SOURCE EXTRACT →
For the purpose of section 2(3) of the UK Law of Property (Miscellaneous Provisions) Act 1989 (and similarly, for the purpose of section 37(2) of the Registered Land Law), can the contract be “signed” by an email that incorporates an automatically generated email footer? In apparently the first UK case to deal with this specific issue, the County Court of Manchester has answered “Yes”. The case is the decision of His Honour Judge Pearce (HHJ Pearce) in Neocleous & Anor v Rees  EWHC 2462 (Ch) (20 September 2019).
Neocleous & Anor v Rees
In that case, the parties’ solicitors agreed in an exchange of emails (constituting a single email chain) to compromise the dispute by the defendant (R) transferring to the claimants (N) a small piece of land adjacent to Lake Windermere in consideration of £175,000 to be paid by N to R. N subsequently sought specific performance of the compromise agreement.
R argued that the emails exchanged between the parties’ solicitors did not satisfy the requirement that the contract had to be “signed” by or on behalf of each party. This was because the purported signature by R’s solicitor on an email setting out the main terms of the settlement agreed between the parties arose from the automatic generation of his name, occupation, role and contact details at the foot of the email.

PROBLEM A → In the case note on email signatures, what sum were the claimants to pay the defendant for the piece of land next to Lake Windermere?
PROBLEM B → Continue the case note on email signatures from the point where it stops.
The data after this passage is unrelated to it.

RECORDS SUPPLIED →
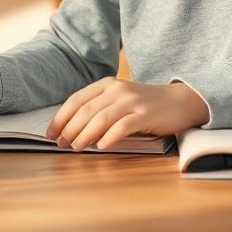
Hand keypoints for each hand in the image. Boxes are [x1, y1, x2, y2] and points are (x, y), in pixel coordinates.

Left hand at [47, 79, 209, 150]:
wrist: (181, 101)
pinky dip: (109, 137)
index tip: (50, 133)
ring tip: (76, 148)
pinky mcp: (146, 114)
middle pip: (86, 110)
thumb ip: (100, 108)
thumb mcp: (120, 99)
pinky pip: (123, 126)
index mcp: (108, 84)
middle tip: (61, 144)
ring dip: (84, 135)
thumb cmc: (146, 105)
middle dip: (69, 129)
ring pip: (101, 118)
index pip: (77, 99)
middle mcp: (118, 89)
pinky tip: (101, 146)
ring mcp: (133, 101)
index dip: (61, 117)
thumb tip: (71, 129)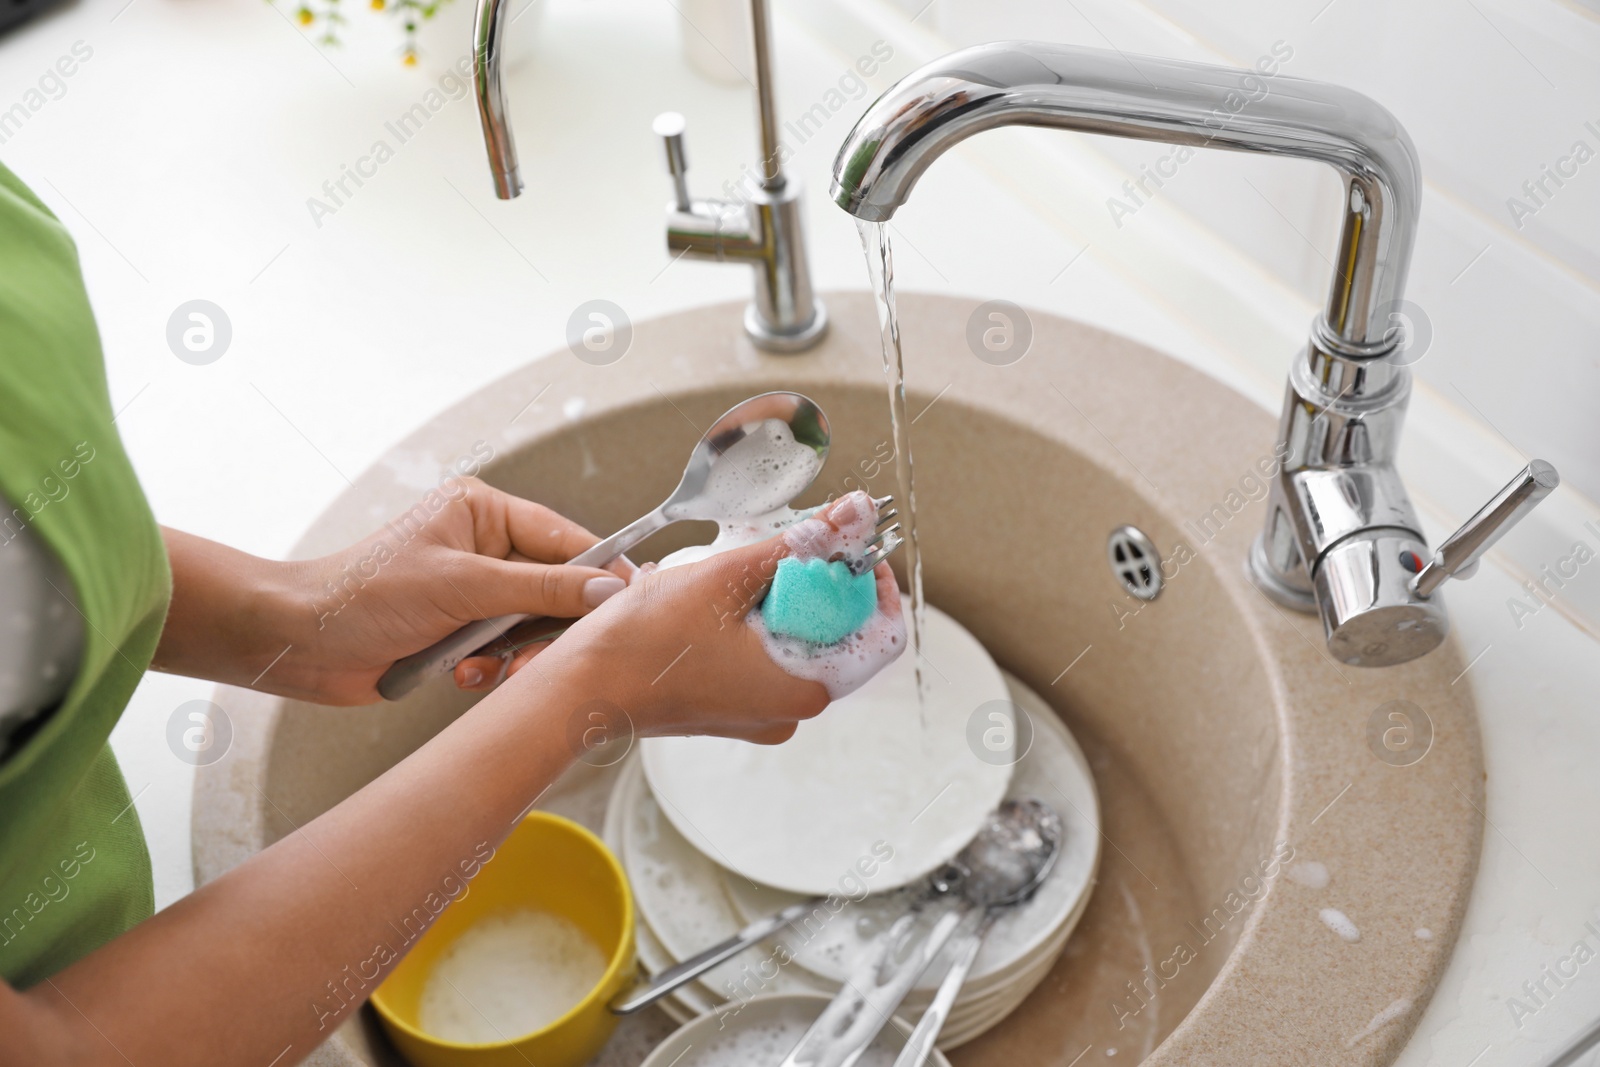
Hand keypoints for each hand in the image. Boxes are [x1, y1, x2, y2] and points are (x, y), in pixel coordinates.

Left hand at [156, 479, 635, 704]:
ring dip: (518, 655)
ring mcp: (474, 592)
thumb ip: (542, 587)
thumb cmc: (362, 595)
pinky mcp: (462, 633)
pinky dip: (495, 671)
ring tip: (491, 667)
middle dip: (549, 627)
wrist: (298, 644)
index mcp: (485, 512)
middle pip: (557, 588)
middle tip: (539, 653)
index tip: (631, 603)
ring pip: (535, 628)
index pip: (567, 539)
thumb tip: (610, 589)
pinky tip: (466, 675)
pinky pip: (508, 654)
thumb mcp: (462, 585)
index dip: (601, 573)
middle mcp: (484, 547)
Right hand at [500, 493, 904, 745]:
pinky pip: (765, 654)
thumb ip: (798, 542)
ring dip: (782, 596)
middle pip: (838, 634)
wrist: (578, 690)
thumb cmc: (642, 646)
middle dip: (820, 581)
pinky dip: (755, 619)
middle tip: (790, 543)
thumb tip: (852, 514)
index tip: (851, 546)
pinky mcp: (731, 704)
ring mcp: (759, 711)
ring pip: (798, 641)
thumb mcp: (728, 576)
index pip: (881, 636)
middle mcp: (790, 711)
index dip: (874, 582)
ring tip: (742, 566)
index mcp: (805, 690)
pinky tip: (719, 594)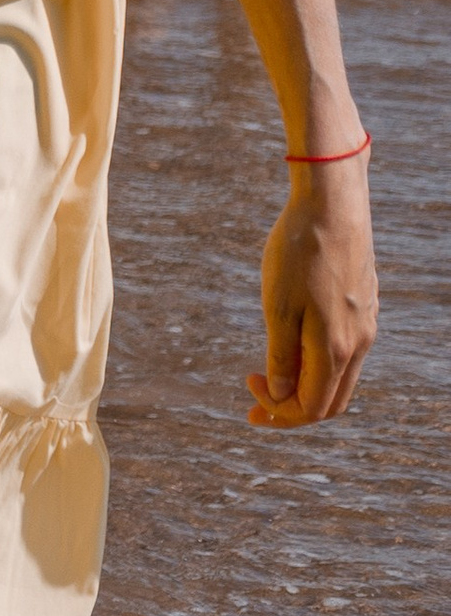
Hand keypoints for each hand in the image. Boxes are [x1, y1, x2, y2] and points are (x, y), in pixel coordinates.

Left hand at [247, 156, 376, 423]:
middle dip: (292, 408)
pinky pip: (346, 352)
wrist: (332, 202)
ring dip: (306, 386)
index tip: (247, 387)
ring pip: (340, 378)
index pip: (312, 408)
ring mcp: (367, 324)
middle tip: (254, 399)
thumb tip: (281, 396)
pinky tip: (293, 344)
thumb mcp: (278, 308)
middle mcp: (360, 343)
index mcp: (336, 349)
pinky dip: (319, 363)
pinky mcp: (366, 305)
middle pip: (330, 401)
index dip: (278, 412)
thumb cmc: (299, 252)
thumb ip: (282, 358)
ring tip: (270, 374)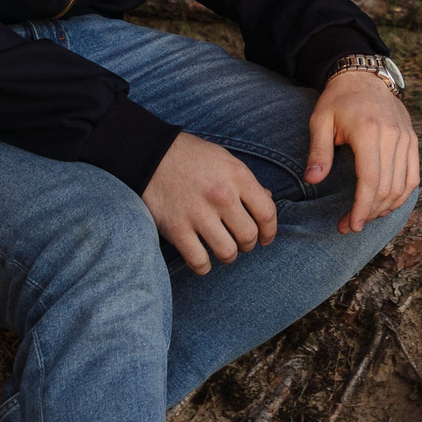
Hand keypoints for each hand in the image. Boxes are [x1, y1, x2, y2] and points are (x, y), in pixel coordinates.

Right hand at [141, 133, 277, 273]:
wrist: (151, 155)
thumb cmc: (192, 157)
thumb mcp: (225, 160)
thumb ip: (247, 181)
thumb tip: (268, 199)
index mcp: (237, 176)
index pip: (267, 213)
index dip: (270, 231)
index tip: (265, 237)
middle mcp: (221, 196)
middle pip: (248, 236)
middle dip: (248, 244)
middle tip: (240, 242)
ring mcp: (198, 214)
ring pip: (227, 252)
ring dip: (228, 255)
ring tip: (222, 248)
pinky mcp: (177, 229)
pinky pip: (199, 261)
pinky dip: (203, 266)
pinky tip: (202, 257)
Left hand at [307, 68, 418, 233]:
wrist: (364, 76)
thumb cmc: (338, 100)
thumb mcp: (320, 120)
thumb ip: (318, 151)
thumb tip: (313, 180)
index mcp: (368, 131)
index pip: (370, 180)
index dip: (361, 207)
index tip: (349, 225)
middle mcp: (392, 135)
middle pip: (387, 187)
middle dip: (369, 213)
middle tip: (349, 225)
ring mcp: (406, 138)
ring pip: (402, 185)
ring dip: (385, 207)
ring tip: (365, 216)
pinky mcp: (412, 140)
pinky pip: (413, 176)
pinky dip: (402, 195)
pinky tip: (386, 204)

--

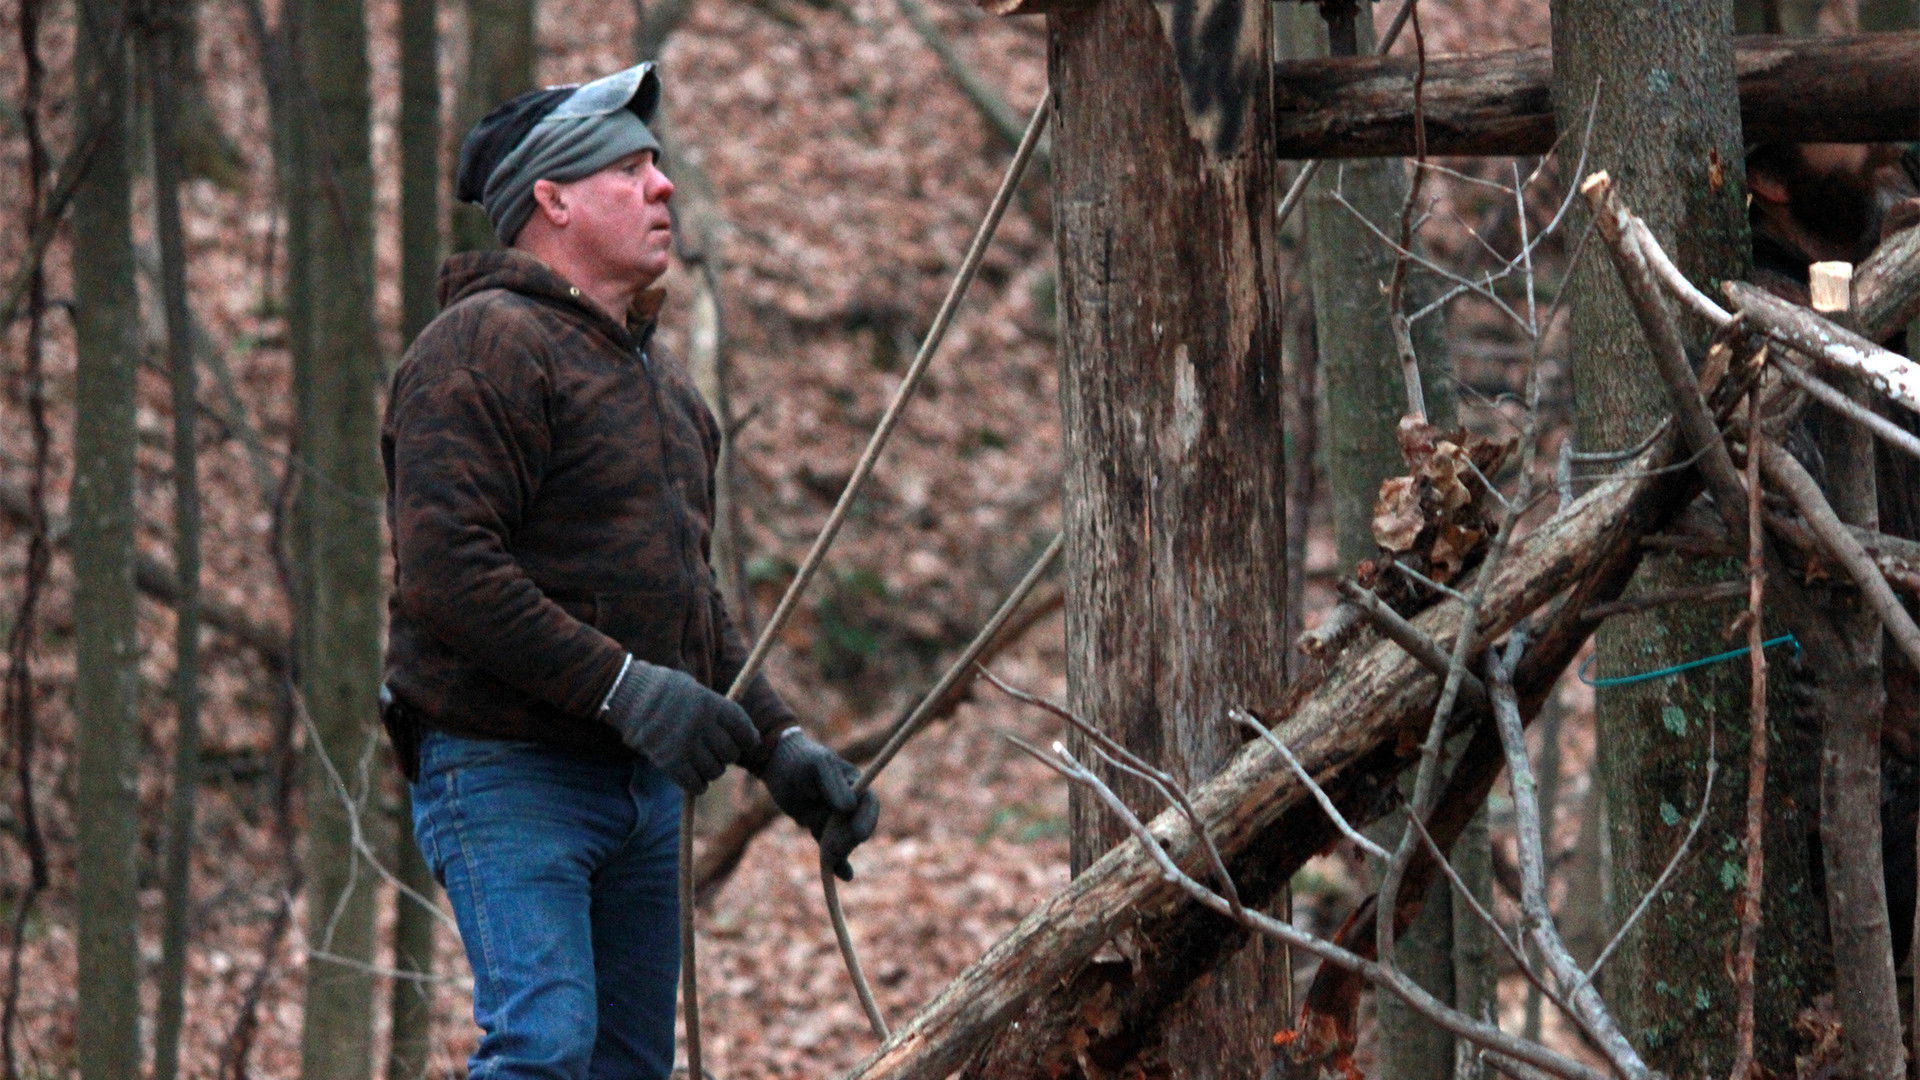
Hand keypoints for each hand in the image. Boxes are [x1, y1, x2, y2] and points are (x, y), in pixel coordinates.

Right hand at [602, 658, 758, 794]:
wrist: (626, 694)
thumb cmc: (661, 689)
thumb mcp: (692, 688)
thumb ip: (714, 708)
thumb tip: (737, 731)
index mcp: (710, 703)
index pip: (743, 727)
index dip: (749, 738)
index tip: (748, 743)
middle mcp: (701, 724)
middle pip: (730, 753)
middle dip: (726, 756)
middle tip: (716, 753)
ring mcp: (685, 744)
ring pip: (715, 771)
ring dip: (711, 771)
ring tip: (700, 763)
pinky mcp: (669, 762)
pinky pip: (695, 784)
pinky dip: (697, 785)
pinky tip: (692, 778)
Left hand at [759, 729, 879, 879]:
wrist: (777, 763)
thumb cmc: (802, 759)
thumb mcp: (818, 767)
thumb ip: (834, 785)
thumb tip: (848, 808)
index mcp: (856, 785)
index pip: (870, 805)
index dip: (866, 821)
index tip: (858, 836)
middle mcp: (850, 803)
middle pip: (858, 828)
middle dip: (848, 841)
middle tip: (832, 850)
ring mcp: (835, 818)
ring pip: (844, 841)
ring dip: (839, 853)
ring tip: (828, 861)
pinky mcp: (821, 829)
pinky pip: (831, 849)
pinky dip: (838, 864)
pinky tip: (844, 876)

==

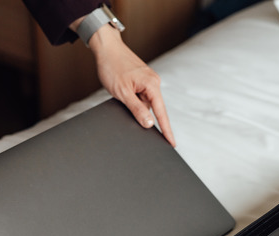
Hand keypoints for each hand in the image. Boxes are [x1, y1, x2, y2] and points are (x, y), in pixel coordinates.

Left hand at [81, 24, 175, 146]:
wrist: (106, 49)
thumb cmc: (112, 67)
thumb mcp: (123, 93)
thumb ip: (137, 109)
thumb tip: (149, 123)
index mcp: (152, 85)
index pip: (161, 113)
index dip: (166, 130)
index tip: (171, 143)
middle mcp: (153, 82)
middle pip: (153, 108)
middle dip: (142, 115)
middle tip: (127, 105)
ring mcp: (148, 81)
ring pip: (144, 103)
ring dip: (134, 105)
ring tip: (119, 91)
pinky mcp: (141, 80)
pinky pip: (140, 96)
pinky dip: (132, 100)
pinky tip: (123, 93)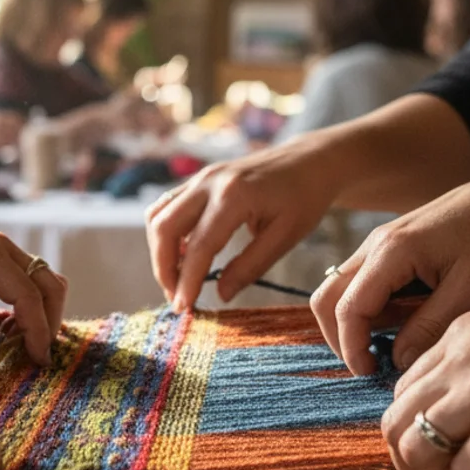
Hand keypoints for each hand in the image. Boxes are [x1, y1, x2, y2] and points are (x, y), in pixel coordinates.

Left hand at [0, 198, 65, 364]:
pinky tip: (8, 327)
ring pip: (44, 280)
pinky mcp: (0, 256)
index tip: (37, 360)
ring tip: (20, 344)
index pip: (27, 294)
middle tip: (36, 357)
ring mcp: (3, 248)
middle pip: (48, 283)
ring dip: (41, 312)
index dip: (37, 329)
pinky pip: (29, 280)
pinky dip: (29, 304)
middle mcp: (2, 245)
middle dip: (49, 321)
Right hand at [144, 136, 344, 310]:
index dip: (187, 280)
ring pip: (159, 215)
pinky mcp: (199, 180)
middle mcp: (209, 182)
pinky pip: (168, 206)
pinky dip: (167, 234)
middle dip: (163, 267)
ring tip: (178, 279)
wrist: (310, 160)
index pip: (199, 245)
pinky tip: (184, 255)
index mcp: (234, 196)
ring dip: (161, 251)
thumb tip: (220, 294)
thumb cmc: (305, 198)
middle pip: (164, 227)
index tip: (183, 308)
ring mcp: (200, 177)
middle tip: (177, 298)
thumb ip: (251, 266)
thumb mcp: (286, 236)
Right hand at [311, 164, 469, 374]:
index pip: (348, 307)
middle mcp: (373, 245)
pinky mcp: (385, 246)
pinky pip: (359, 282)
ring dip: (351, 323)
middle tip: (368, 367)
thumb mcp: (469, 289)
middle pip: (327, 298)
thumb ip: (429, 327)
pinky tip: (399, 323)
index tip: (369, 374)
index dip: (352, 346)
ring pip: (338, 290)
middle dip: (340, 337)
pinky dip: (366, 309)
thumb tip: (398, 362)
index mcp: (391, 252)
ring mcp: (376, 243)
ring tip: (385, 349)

RESPONSE BOX A → £175,000.

RESPONSE BOX B →
HHJ Pearce found for N, holding that the automatic email footer was a sufficient act of signing.
I quote the following summary of the decision from a UK source:
“A name in the ‘footer’ of an email amounted to a signature for the purposes of section 2 of the 1989 Act as long as the name was applied with authenticating intent. In this case, therefore, R’s solicitor had signed the relevant email on behalf of R.
Although under the email account’s settings the relevant words were added automatically to every email without any action or intention on the solicitor's part, the setting up of that rule in the first place had involved the conscious action of a person. It was difficult therefore to distinguish between a name and other details added pursuant to a general rule from the situation where the sender manually adds those details to every email, especially as the recipient of the email has no way of knowing whether the details were added automatically or manually. Looked at objectively, the presence of the name indicated a clear intention to associate the author with the email.
It was also relevant that R’s solicitor had inserted the words “Many thanks” before the automatic footer in his email as this strongly suggested that the solicitor was relying on the automatic footer to sign off his name.”
Electronic Transactions Law (2003 Revision)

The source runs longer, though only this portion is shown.